Task item:
Every line from the top of the records through the one bearing "Figure 20: Compression" is to be reproduced exactly, and pictures are to be left out.

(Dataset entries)
──────
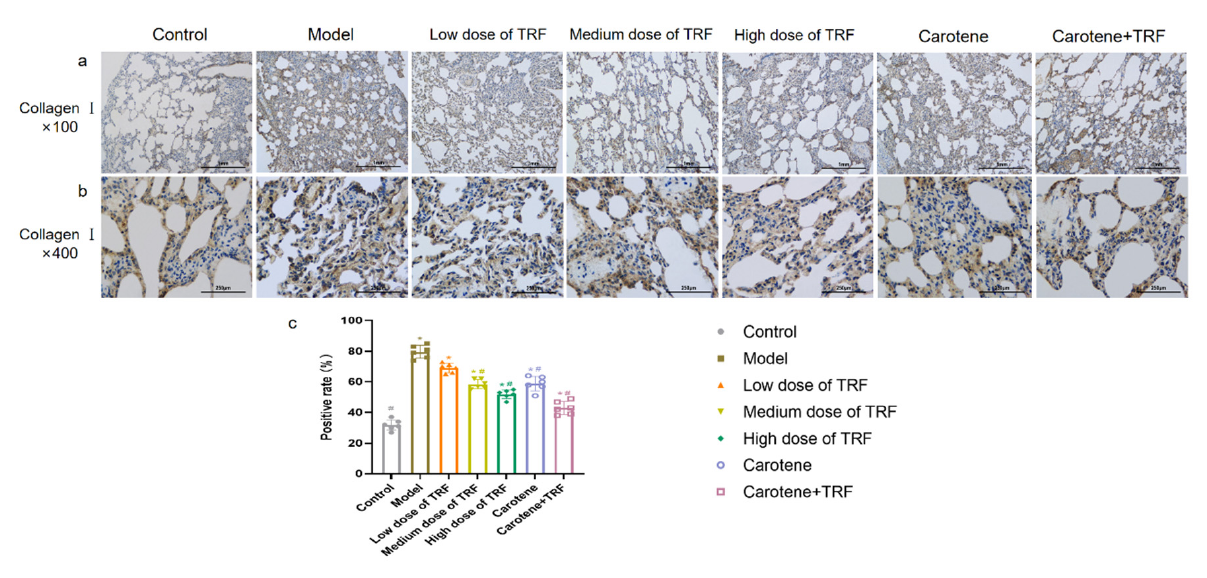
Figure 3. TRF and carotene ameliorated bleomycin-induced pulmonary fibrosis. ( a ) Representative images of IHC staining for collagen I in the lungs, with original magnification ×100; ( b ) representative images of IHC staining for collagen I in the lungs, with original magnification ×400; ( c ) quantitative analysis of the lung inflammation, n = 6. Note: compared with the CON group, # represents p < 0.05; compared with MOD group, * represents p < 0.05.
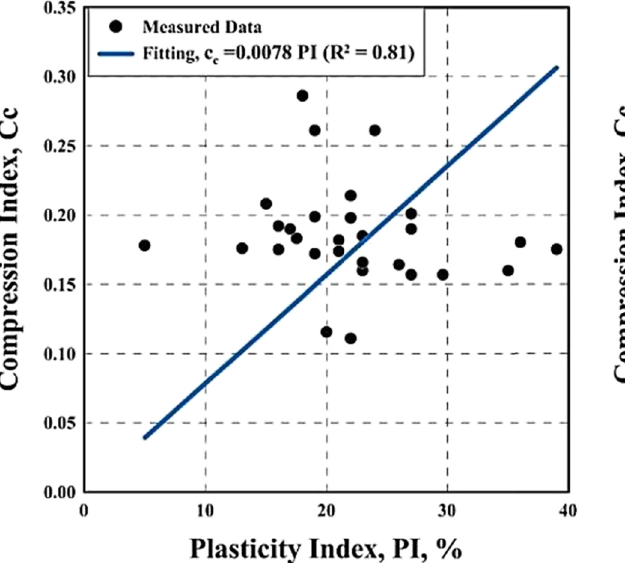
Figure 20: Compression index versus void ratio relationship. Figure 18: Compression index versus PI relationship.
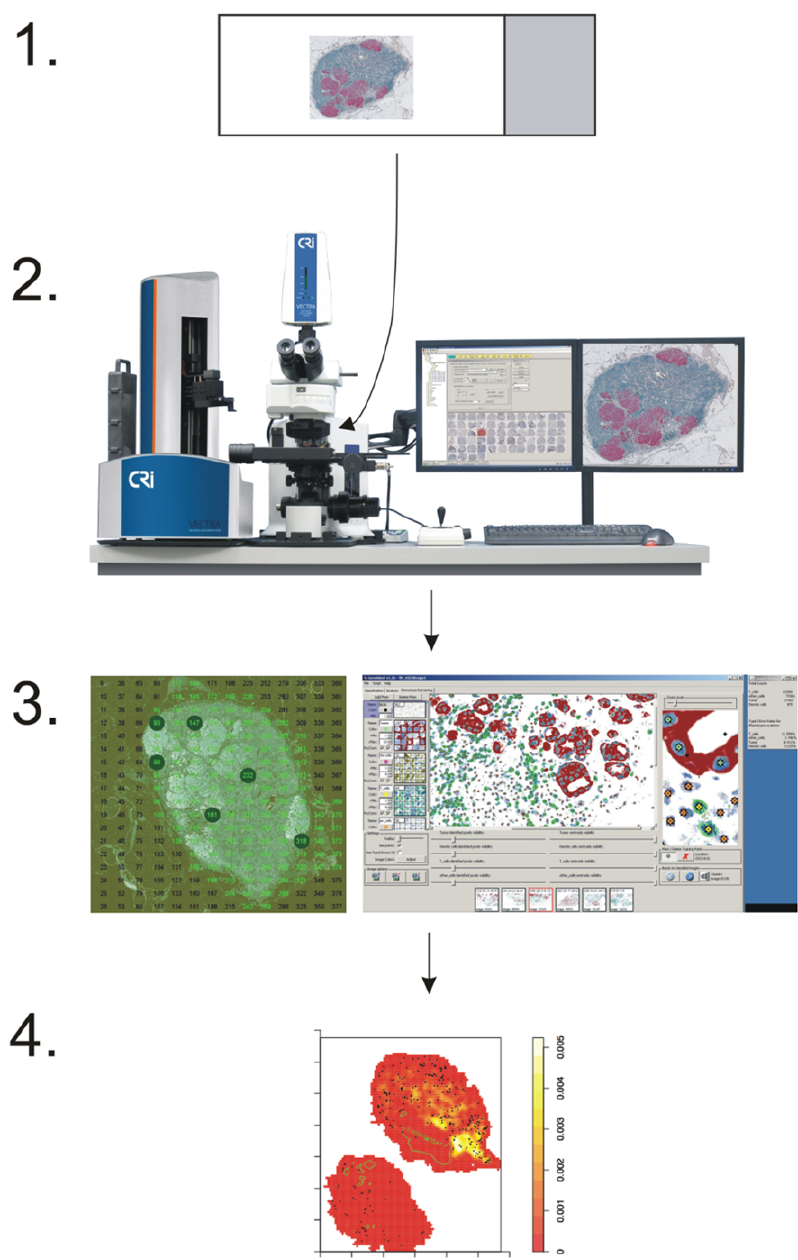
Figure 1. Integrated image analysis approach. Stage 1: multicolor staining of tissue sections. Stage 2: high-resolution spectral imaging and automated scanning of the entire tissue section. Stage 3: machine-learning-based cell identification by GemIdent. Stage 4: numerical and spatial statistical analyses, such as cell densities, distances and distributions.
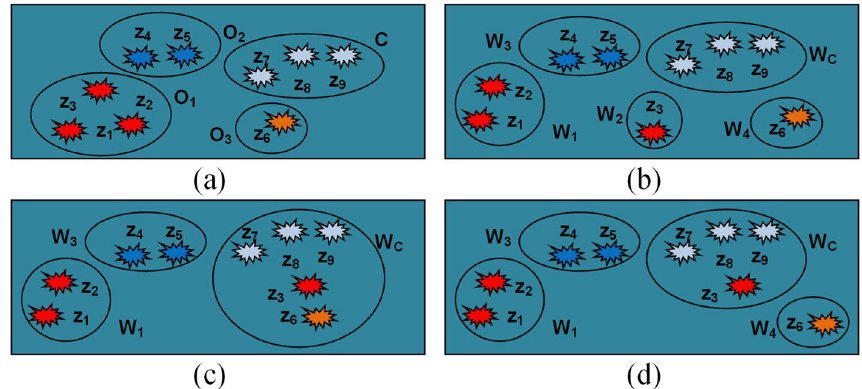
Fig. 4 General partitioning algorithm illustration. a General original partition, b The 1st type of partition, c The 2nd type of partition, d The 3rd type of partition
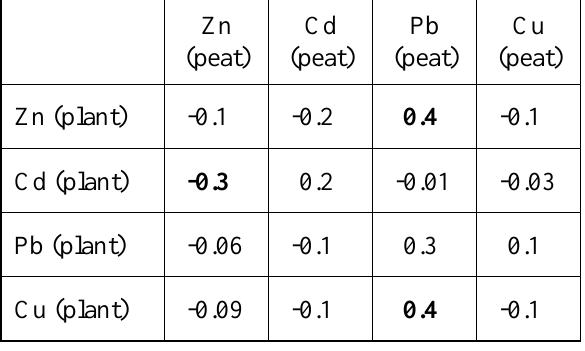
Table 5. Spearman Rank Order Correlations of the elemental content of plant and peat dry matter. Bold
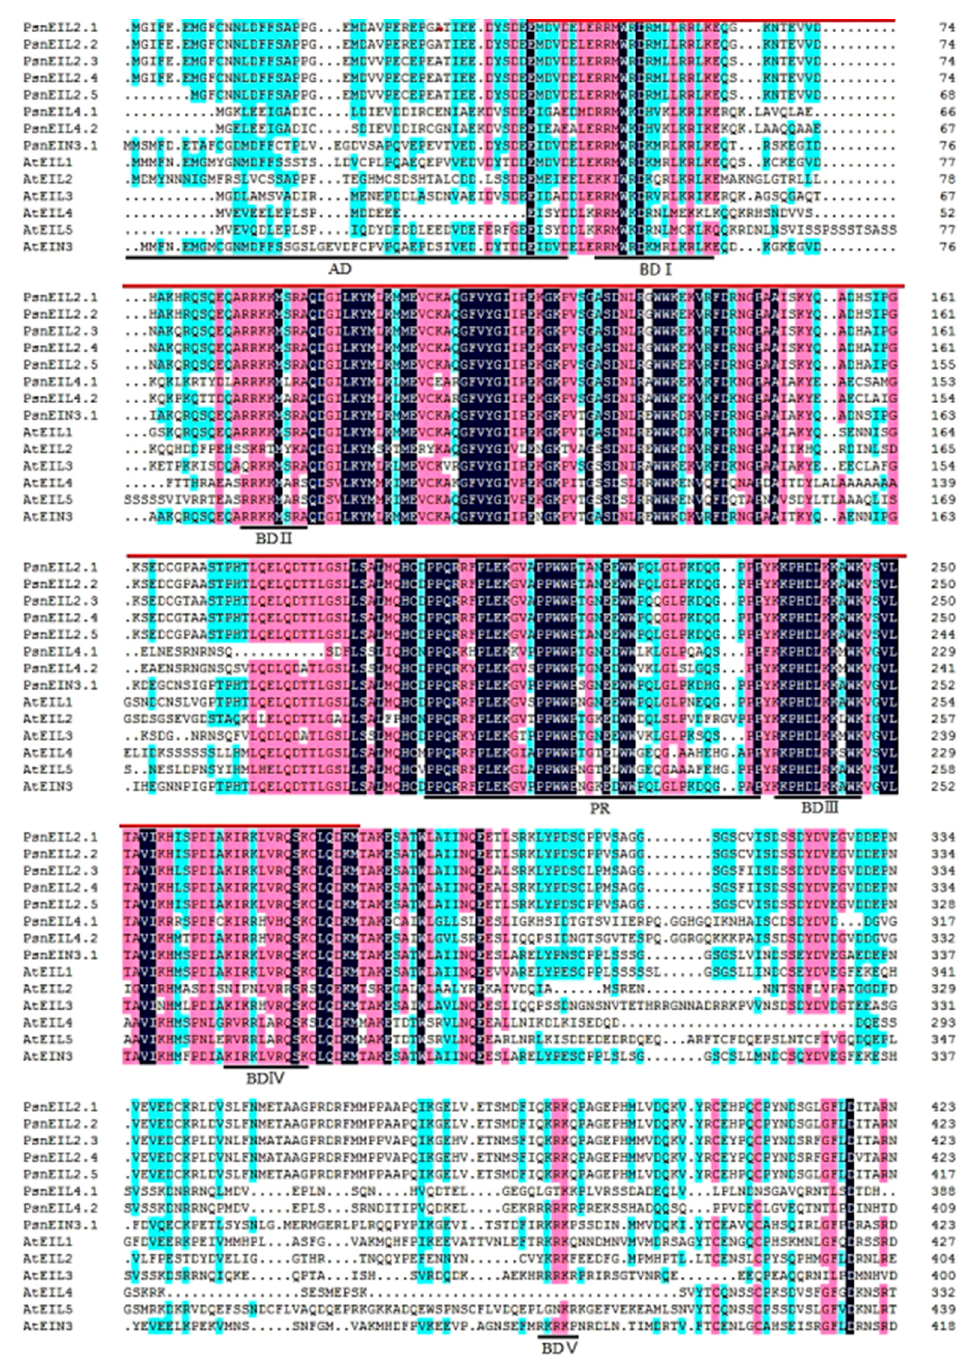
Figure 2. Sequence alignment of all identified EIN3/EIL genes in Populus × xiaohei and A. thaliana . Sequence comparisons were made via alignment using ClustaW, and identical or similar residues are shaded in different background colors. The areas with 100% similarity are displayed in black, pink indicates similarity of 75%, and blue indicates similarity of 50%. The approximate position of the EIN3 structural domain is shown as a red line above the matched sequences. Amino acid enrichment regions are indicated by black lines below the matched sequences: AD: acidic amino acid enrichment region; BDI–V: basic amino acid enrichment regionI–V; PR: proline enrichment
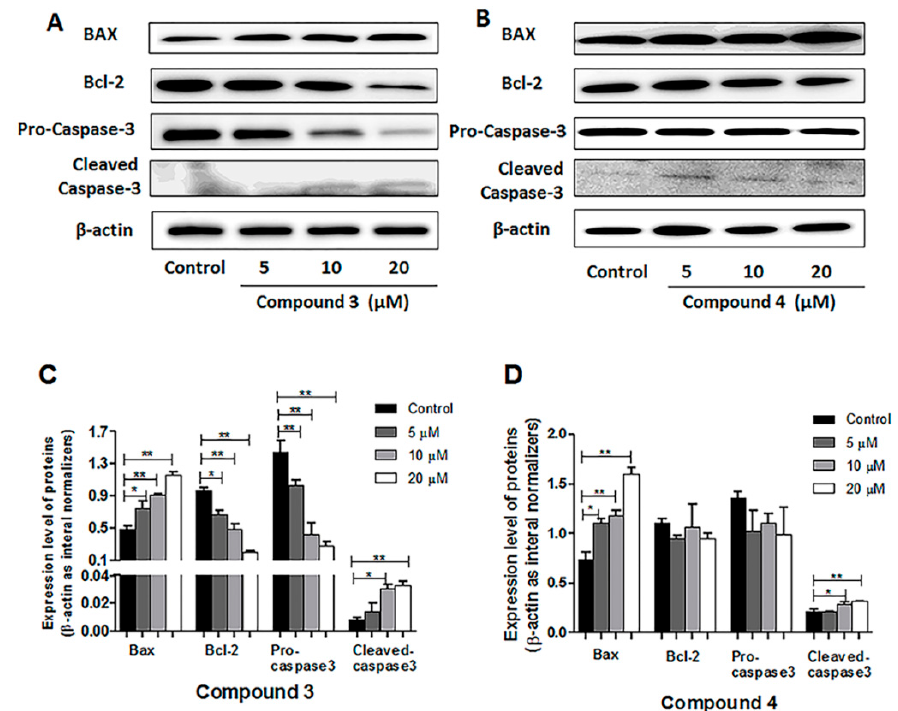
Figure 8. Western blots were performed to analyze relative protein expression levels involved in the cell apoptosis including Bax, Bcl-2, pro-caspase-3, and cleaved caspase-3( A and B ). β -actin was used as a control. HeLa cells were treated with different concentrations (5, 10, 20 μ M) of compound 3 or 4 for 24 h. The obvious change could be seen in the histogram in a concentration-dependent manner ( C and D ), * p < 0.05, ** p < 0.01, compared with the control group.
──────
Exercise response:
Figure 3. TRF and carotene ameliorated bleomycin-induced pulmonary fibrosis. ( a ) Representative images of IHC staining for collagen I in the lungs, with original magnification ×100; ( b ) representative images of IHC staining for collagen I in the lungs, with original magnification ×400; ( c ) quantitative analysis of the lung inflammation, n = 6. Note: compared with the CON group, # represents p < 0.05; compared with MOD group, * represents p < 0.05.
Figure 20: Compression index versus void ratio relationship. Figure 18: Compression index versus PI relationship.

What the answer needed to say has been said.